Certes, le pire est fait. Mais le reste est à venir (évidement, me direz vous pour peu que vous soyez taquin, mais le plus taquin des deux c’est moi, alors j’insiste, le reste arrive!). Et les preuves s’enchaînent. Dans «cicatriz esp», Theodore commence doucement, il martèle un pattern régulier et vicieux, place des cymbales à des endroits injustifiés, discrètement, pour finalement retaper de plus belle aux refrains, jusqu’à l’interlude à 3:22 où là ça devient carrément du grand n’importe quoi, et c’est si bon qu’on perd les pédales quelques secondes. La suite est calme, psychédélique, mais le mal est fait, Theodore place quelques roulements diaboliques, et nous, pauvres victimes affaiblies, nous régalons coupablement des notes de guitare anarchiques de Lopez en attendant la prochaine série de coups de boutoir. On croit que c’est fini, mais ils nous ont trompés; après nous avoir endormis quelques minutes, ils repartent pour un couplet et un refrain. Comme si on avait besoin de ça.

Je vous passe «this apparatus must be unearthed» et son rythme jazzy survitaminé, à ce stade on a bien compris que Theodore et son groupe nous veulent du mal.
Pas de batterie sur «televators». Normal, c’est la seule chanson lente de l’album. Un peu plus académique, cette chanson n’aurait su intégrer les coups machiavéliques d’un batteur possédé. Quelques touches de percussions, mais tellement fines que je parie que ce n’était pas lui.
Après avoir entendu Theodore faire son malin sur «take the veil cerpin taxt» en jouant comme Siva sous acide jouerait s’il avait une batterie à portée de main, l’heure est donc au bilan.
Soyons bref, cet album, ma grand-mère n’en voudrait pas. Je critique peu d’albums que ma grand-mère voudrait, mais celui-là, il ne me viendrait même pas à l’idée de lui en suggérer un échantillon. Ce serait comme, je sais pas moi, lui offrir un album de Charles Manson pour Noël. Et si je compare Jon Theodore à Charles Manson, c’est qu’il y a un problème, non? Jon Theodore est fou à lier Mesdames et Messieurs, coupable d’avoir enregistré avec ses amis l’objet d’un plan horrible prévoyant de tous nous rendre fous. Heureusement, cet album n’est pas tombé dans toutes les mains, les grandes ondes ont eu la présence d’esprit de flairer le complot.

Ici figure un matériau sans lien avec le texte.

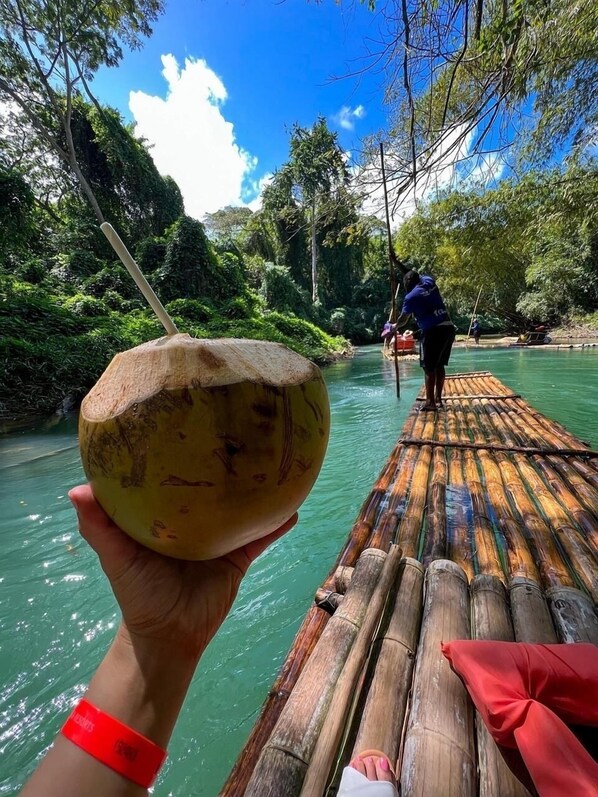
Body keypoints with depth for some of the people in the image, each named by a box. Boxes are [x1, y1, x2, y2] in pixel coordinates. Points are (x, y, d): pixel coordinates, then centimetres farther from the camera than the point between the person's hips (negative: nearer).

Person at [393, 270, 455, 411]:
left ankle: (430, 402, -1)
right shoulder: (429, 281, 14)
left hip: (433, 331, -8)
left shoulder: (410, 297, -3)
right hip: (448, 328, 8)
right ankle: (438, 398, 18)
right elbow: (421, 278, 41)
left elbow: (403, 320, 9)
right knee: (439, 365, 12)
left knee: (429, 367, -2)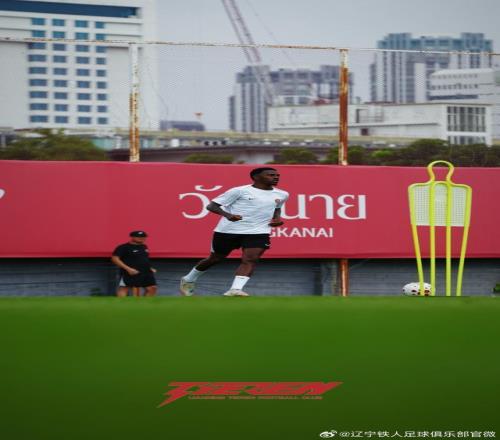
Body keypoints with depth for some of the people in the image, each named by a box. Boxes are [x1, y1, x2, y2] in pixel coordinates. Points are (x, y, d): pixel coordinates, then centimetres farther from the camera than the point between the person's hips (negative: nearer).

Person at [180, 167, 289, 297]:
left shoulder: (282, 195, 7)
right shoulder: (239, 191, -10)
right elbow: (212, 205, -9)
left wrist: (277, 218, 7)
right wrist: (227, 215, -28)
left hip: (258, 232, 3)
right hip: (228, 231, -3)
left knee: (250, 259, -22)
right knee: (216, 258, 11)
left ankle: (235, 290, -30)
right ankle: (188, 280, 34)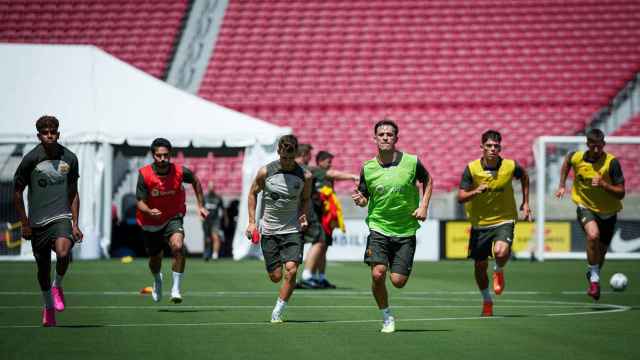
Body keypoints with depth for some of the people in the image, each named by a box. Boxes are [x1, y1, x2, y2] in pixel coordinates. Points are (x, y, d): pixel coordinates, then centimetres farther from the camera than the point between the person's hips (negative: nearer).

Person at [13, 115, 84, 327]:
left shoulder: (69, 158, -1)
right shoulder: (31, 159, -8)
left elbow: (73, 194, 8)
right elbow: (17, 192, -1)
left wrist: (75, 224, 2)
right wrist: (25, 224, -5)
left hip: (62, 218, 0)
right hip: (38, 221, 0)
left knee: (63, 252, -28)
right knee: (43, 267, 6)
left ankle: (57, 286, 1)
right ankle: (48, 308, 28)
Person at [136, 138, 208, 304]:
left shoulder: (179, 172, -16)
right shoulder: (144, 174, -20)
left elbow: (195, 181, 7)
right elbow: (140, 202, -20)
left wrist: (201, 206, 7)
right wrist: (149, 211, -42)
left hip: (172, 218, -1)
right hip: (150, 223, 1)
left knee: (178, 246, -30)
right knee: (155, 258, 16)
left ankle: (176, 289, -21)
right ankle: (157, 280, 53)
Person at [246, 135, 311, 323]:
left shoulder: (305, 176, -5)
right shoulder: (265, 172, -7)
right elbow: (253, 193, 9)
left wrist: (303, 216, -5)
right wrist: (252, 222, 3)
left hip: (293, 230, -1)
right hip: (269, 230, 1)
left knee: (291, 270, -18)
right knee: (275, 276, -1)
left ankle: (277, 312, -7)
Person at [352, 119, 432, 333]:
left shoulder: (411, 162, -6)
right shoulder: (368, 168, -2)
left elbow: (427, 180, 14)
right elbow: (365, 198, 8)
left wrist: (423, 206, 1)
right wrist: (360, 200, -16)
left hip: (406, 230, 0)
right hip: (378, 228, 0)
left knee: (398, 281, -5)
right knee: (377, 274, -18)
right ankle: (387, 318, 4)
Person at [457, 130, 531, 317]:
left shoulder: (510, 166, -9)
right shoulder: (471, 168, -11)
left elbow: (524, 176, 15)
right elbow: (460, 198, -11)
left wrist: (525, 203, 13)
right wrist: (475, 192, -31)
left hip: (504, 219, -1)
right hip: (479, 223, 1)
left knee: (501, 252, -28)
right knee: (480, 266, 8)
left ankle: (499, 271, 9)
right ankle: (487, 301, 33)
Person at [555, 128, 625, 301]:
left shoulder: (612, 162, -20)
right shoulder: (577, 158, -12)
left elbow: (621, 193, -19)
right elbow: (567, 162, 16)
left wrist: (603, 184, -34)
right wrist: (562, 185, 11)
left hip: (608, 212, 1)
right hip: (586, 207, -1)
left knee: (601, 251, 15)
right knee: (593, 235, -31)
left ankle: (592, 275, 47)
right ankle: (594, 279, -18)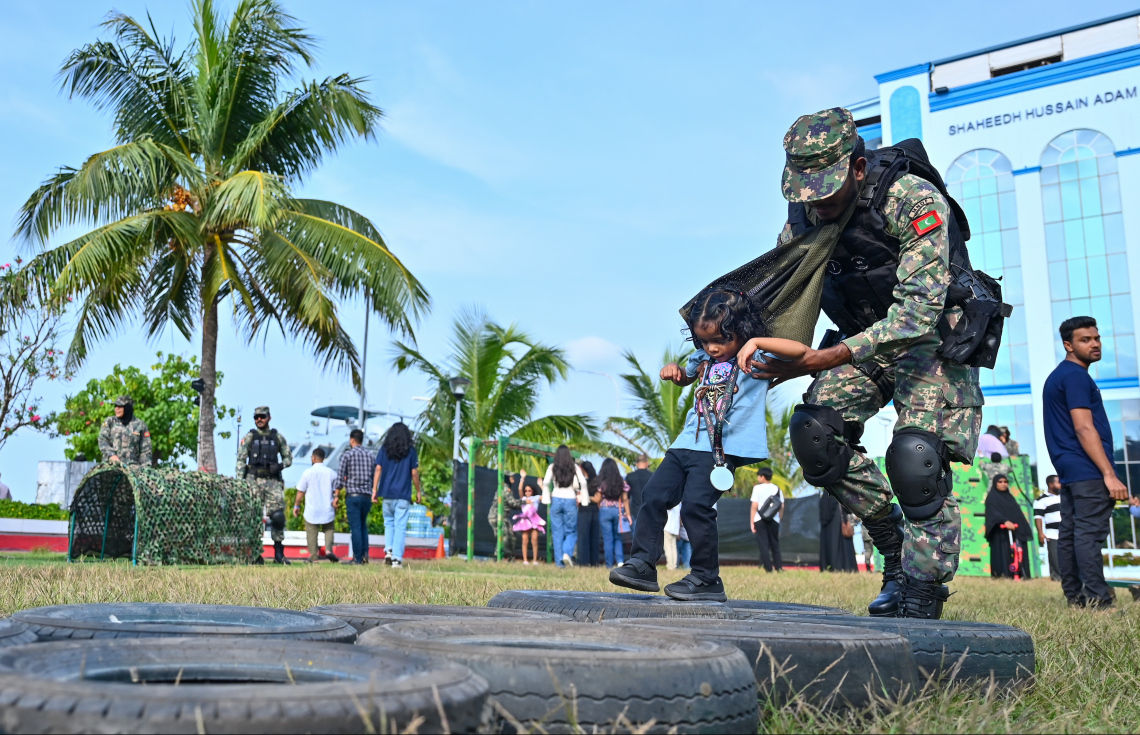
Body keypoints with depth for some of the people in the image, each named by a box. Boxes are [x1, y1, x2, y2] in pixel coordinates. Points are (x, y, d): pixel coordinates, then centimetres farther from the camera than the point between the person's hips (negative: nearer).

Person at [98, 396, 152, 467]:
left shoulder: (140, 424, 10)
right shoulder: (109, 421, 14)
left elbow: (145, 450, 8)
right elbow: (102, 440, 2)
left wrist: (145, 468, -3)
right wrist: (111, 455, -16)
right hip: (110, 463, 1)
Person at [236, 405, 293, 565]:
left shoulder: (277, 437, 10)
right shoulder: (249, 437, 6)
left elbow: (288, 457, 15)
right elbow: (241, 460, 1)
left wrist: (280, 465, -7)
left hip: (273, 481, 1)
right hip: (254, 480, -1)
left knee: (278, 516, -7)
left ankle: (279, 553, 2)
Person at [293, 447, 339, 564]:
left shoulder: (307, 473, -6)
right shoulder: (331, 473, 0)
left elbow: (300, 492, -2)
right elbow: (336, 492, 6)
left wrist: (296, 506, 9)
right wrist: (335, 503, 21)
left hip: (312, 510, -2)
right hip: (328, 510, 2)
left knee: (312, 533, 8)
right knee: (328, 530, 14)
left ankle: (313, 556, 10)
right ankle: (328, 550, -6)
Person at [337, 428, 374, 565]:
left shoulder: (347, 455, -4)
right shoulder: (371, 456, 10)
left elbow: (340, 477, -6)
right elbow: (374, 478, 11)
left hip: (353, 495, -4)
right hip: (367, 496, 4)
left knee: (355, 527, -1)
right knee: (363, 525, 17)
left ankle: (358, 558, 0)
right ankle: (365, 554, 6)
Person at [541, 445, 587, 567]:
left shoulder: (552, 467, 3)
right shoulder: (575, 467, 3)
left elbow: (546, 482, -7)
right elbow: (583, 483, -6)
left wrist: (546, 498, 2)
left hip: (556, 499, 1)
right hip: (570, 499, 0)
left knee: (557, 532, 6)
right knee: (571, 531, 10)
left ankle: (559, 562, 3)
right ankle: (567, 553, -15)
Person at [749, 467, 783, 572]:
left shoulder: (757, 488, -4)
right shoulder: (776, 489, 7)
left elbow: (754, 506, -9)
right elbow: (781, 506, 5)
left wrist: (752, 522, -6)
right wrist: (779, 520, 15)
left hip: (760, 520, -4)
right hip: (774, 520, 4)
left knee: (763, 545, 0)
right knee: (775, 545, 14)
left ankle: (768, 568, -4)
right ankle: (778, 567, 14)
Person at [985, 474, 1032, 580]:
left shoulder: (1010, 497, 26)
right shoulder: (992, 497, 3)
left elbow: (1017, 513, 24)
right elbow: (993, 512, -13)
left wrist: (1023, 528, 13)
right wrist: (1005, 521, -30)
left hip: (1015, 530, 7)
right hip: (1001, 531, -7)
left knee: (1018, 553, -3)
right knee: (1003, 552, -13)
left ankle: (1018, 574, -5)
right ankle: (1004, 575, -17)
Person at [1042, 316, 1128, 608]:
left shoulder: (1057, 376, 20)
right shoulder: (1076, 376, -11)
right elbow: (1084, 428, -18)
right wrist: (1109, 474, -20)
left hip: (1068, 470, 10)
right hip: (1087, 469, -10)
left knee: (1069, 533, 7)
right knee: (1089, 534, -12)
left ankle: (1074, 597, 10)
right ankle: (1098, 602, -13)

Je propose donc que l’on condamne Jon Theodore à rester enfermé avec d’autres fous du même genre, ça ne lui fera pas de mal. Il est même capable d’aimer ça tiens, il a bien fini par enregistrer un album avec Zach de la Rocha, un autre comploteur maxi-nerveux. Et ils se sont appelés One day as a lion. Ca se passe de commentaires.